2010-03-31 Thread Bruce Wheaton
I'm moving my backend to OSG, but I'm too chicken to do it all at  
once. Where would be the best place to run existing code?


The code is a set of texture transfers (individual planes of videos)  
and then some drawing with a shader to convert it to floating point RGB.


The transfer code should:

run every single frame, before other operations (resulting textures  
get used),
should ideally be split - transfer starts (PBOs) and transfer  
completion,

could optionally use a pre-process camera and osg::uniforms,
Can be overlapped with existing rendering (the tail of the previous  
drawing) - first phase won't affect textures in use.

Should be done once per GPU (assuming contexts are shared on each card).

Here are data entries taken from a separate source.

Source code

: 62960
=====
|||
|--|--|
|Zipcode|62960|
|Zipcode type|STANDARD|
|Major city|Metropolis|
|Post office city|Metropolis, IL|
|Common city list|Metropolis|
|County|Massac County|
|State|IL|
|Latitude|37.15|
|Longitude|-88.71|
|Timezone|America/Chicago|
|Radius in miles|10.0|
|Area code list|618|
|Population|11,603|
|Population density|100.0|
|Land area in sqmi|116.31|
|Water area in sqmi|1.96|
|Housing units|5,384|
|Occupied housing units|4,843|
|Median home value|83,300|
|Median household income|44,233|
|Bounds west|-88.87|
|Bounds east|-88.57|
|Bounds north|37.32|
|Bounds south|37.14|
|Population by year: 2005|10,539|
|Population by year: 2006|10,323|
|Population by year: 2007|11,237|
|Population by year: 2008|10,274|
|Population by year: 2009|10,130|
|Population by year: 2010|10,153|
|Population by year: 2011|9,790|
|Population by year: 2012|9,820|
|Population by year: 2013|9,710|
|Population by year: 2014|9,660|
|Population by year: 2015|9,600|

Is there a callback or two that would fit? Is it kosher to do the work  
in a draw callback, or is there an earlier point that is in the OpenGL  
context? Maybe an example?


Since I know the 'best advice' will probably be to bite the bullet, as  
a sanity check, I mention that my code is an ffmpeg video channel that  
decodes the video into native planes, then transfers multiple planes  
and uses a shader and multiple texturing to convert to floating point  
and do various color correction etc. I think fitting that into the  
existing ImageSequence, which seems to assume single frames of RGB,  
would be too time consuming at the moment.